Je dirais même 4, car la Foncière, qui est une société en commandite par actions, est gérée par la SARL Terre de liens-gestion, dont les associés majoritaires sont la Fédération (45%) et La Nef (45%). Cette structure gestionnaire dirigée par un gérant est décisionnaire et garante du bon usage du capital. Cette SARL est entourée de 2 instances : le Conseil de surveillance, comprenant 12 membres élus par l’AG des actionnaires, et le Comité d’engagement, qui est un collectif d’experts désignés par le Conseil de surveillance sur proposition de la SARL qui donne un avis sur tous les projets d’acquisitions.
Et oui je sais c’est un peu technique ! Mais cela me semble important de bien comprendre comment cela fonctionne car cela impacte les enjeux et stratégies de l’association.
TdL sort des terres agricoles du marché et de la spéculation. Voilà qui nous plaît en tant que lecteurs de Karl Polanyi, pour qui la Terre, la Monnaie et le Travail ne peuvent pas être des marchandises, puisqu’ils ne sont pas produits.
Ces terres achetées par la Foncière et/ou la Fondation, qui ne peuvent être revendues, permettent d’installer des paysans, qui sont liés à TdL par un bail rural environnemental (BRE). TdL est le seul acteur utilisant des BRE à mettre 14 des 15 clauses autorisées dans le bail de fermage. Ces clauses visent à orienter les pratiques agricoles vers la préservation de la ressource en eau, de la biodiversité, des paysages, des sols, … la labellisation bio, elle , incite à des installations collectives.
La déclinaison 4 de notre livre « La décroissance et ses déclinaisons » pose la paysannerie comme un mode de vie plutôt qu’un modèle économique et nous fixe 3 objectifs :
Ré-enpaysaner l’agriculture, la désintensifier et installer 1 million de paysans à court terme.
Les fermiers TdL rencontrés et les actions qui leur sont proposées par la Fédération pour ouvrir leurs fermes et s’impliquer dans la vie des territoires, comme l’installation de 450 paysan.e.s, vont dans le sens du projet politique de la décroissance : ils en représentent bien une déclinaison.

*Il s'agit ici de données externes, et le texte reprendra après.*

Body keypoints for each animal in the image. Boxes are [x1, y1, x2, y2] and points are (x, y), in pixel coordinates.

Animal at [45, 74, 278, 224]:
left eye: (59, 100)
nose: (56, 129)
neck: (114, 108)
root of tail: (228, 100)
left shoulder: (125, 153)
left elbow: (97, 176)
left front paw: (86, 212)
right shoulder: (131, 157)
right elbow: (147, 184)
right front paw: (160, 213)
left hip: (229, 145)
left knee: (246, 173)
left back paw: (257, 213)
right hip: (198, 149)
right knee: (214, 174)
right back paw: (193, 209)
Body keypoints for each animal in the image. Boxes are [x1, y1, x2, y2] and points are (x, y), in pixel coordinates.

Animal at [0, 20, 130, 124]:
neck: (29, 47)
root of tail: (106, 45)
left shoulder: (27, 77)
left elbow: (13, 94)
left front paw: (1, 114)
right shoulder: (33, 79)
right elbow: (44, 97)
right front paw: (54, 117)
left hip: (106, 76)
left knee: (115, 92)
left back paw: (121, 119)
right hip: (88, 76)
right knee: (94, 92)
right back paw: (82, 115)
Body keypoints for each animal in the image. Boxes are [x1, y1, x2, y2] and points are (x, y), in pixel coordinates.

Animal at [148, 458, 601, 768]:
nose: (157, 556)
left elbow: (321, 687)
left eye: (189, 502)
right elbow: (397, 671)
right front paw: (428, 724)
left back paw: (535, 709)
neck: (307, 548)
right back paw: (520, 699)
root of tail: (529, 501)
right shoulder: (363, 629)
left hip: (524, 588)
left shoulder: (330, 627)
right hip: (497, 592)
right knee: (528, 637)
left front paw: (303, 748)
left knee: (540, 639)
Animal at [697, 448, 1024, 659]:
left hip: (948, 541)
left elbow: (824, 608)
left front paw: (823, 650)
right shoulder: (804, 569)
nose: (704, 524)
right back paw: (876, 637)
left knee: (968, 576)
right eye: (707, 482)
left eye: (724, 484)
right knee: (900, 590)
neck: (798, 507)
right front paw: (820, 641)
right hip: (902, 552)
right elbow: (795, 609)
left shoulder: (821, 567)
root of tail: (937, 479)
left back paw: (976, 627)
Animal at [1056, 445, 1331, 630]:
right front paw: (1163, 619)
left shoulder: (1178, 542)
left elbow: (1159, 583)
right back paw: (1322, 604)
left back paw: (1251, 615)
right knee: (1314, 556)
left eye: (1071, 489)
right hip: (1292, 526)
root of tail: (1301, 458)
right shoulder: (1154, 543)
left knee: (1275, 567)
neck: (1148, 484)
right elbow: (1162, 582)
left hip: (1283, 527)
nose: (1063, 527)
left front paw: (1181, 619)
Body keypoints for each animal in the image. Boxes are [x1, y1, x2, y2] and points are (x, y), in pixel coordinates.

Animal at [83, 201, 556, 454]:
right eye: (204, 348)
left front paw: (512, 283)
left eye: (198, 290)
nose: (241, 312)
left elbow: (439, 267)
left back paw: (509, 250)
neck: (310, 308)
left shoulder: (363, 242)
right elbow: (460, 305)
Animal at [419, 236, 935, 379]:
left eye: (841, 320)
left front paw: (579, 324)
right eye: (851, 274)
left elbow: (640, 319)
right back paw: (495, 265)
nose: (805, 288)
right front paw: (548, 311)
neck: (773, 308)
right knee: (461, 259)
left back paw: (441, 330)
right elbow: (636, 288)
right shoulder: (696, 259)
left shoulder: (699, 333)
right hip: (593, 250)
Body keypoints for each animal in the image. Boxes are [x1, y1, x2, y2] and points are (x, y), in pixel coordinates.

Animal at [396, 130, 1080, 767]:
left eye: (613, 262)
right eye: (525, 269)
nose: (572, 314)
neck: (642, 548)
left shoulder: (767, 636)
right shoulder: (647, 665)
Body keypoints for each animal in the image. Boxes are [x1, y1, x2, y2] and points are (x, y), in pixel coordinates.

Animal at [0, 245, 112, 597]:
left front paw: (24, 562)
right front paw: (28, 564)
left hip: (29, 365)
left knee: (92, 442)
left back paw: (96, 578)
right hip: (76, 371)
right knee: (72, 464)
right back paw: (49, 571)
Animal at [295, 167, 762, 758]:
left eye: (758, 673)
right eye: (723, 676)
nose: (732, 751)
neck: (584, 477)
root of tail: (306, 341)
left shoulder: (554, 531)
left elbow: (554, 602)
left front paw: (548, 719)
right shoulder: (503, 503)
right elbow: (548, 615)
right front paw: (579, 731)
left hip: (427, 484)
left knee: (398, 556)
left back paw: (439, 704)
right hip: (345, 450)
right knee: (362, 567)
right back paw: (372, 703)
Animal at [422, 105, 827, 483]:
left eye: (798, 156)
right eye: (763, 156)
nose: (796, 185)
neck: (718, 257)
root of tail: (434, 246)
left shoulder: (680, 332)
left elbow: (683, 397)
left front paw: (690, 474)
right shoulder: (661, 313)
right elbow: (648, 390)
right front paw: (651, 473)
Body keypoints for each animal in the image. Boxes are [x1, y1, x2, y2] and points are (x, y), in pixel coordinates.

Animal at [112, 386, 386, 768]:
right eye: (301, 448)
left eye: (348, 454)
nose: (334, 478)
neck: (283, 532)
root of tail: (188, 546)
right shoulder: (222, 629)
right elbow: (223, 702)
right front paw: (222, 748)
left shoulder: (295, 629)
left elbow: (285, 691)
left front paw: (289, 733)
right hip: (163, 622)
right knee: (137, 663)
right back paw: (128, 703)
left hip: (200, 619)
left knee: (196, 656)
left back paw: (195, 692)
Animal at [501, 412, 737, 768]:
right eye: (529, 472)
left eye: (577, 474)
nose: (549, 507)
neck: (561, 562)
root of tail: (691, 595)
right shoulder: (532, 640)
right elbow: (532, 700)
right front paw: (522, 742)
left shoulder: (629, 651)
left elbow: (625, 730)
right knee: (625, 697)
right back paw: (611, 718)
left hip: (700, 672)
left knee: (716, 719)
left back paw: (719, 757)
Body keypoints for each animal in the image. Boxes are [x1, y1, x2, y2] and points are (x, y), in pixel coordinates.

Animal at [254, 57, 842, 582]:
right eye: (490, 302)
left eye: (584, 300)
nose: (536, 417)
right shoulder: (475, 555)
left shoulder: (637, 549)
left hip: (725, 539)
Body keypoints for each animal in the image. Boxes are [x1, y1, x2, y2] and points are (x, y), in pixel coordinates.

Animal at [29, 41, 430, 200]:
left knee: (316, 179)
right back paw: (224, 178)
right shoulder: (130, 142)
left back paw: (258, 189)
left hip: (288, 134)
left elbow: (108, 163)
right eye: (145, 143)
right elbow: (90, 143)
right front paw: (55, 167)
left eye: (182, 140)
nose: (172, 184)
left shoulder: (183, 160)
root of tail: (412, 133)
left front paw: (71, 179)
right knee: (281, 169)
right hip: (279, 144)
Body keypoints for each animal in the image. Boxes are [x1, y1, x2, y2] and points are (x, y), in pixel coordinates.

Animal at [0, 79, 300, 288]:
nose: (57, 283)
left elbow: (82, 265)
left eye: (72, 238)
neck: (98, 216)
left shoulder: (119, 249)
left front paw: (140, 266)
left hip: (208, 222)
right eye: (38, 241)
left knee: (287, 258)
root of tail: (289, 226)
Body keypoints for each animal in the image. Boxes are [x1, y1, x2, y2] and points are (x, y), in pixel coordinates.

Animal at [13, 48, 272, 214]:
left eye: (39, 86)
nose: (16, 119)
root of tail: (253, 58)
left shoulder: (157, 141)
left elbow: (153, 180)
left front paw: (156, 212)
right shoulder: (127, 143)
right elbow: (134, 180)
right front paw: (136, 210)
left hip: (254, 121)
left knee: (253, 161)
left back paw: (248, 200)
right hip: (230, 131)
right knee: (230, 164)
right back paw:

Cependant le mouvement ne s’affiche pas, ne se pense sans doute même pas, comme un projet de décroissance et je vois plusieurs raisons à cela.
- Comme pour les monnaies locales, il s’agit d’outils avec une dimension technique forte qui tendent à faire perdre le sens politique du projet. Dans celle que nous avions montée à Romans sur Isère comme dans le Réseau national des monnaies locales, la croissance de la circulation de la monnaie locale finissait par devenir le seul objectif. Par contre, dès que nous avons voulu utiliser le « fonds de garantie » (les euros reçus en échange de la monnaie locale) pour essayer de financer des projets locaux sans contrepartie ni garanties, nous n’avons pas été suivis. Ce n’était pas légal ! Et trop politique. Néanmoins, des bénévoles de TdL se posent des questions, comme j’ai pu le voir sur un compte-rendu d’atelier « est ce que la croissance du nombre de fermes est notre seul objectif ? »
- TdL est reconnue par le Ministre de l’agriculture comme organisme à vocation agricole et rurale (ONVAR) ce qui lui ouvre des financements publics et la Banque des territoires (l’ancienne Caisse des dépôts) a investi 6 millions d’euros dans la Foncière. La légitimité dans ces instances serait sans doute plus compliquée avec la décroissance en boutonnière.
- De plus les bénévoles ne veulent pas être des militants, je l‘ai entendu plusieurs fois. Et pour certains sortir les terres agricoles de la spéculation est un projet politique en soi. Il s’agit d’un mouvement d’une grande diversité et des 3 têtes, avec laquelle faut-il discuter, la Fédération, la Foncière, la Fondation ? Et à quelle échelle, les structures nationales, les associations territoriales, les groupes locaux ?
Alors oui, TdL constitue bien une déclinaison d’un projet politique de décroissance mais celui-ci n’est pas assumé. Quelle stratégie faut-il adopter pour le rendre assumable ? Peut-être proposer des interventions sur le projet politique de la décroissance aux prochaines rencontres des bénévoles. Cette année nous avons eu une conférence gesticulée sur la sécurité sociale de l’alimentation et TdL est rentrée dans le collectif qui porte le projet.